Extract from the listing below every line that contains the string "evenodd", treating uppercase and lowercase letters as distinct.

[START OF GIVEN DATA]

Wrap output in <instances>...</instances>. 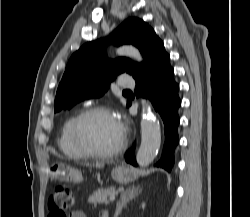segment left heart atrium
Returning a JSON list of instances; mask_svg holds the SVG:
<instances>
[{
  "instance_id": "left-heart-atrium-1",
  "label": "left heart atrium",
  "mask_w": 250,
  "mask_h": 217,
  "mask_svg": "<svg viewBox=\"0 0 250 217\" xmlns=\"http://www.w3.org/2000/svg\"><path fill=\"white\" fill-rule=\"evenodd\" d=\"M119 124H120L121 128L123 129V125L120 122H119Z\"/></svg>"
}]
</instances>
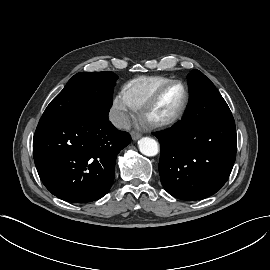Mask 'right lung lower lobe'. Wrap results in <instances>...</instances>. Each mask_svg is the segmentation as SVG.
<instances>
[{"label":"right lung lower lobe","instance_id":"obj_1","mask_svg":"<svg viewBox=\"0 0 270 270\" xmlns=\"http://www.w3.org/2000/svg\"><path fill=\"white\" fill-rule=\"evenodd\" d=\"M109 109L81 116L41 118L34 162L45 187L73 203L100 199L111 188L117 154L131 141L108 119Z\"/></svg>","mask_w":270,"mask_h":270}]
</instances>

[END OF GIVEN DATA]
[START OF GIVEN DATA]

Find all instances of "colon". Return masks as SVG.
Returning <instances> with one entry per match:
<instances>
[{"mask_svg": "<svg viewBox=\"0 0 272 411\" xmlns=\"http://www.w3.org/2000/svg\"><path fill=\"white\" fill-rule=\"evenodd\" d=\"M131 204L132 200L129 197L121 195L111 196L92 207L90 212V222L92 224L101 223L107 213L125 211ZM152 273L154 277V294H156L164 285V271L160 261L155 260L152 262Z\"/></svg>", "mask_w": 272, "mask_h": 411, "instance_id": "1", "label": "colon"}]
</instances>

[END OF GIVEN DATA]

EXERCISE SOLUTION:
  "mask_svg": "<svg viewBox=\"0 0 250 217\" xmlns=\"http://www.w3.org/2000/svg\"><path fill=\"white\" fill-rule=\"evenodd\" d=\"M119 124H120L121 128L123 129V125L120 122H119Z\"/></svg>"
[{"label":"right lung lower lobe","instance_id":"obj_1","mask_svg":"<svg viewBox=\"0 0 270 270\" xmlns=\"http://www.w3.org/2000/svg\"><path fill=\"white\" fill-rule=\"evenodd\" d=\"M109 109L81 116L41 118L34 162L45 187L73 203L100 199L111 188L117 154L131 141L108 119Z\"/></svg>","mask_w":270,"mask_h":270}]
[{"mask_svg": "<svg viewBox=\"0 0 272 411\" xmlns=\"http://www.w3.org/2000/svg\"><path fill=\"white\" fill-rule=\"evenodd\" d=\"M131 204L132 200L129 197L121 195L111 196L92 207L90 212V222L92 224L101 223L107 213L125 211ZM152 273L154 277V294H156L164 285V271L160 261L155 260L152 262Z\"/></svg>", "mask_w": 272, "mask_h": 411, "instance_id": "1", "label": "colon"}]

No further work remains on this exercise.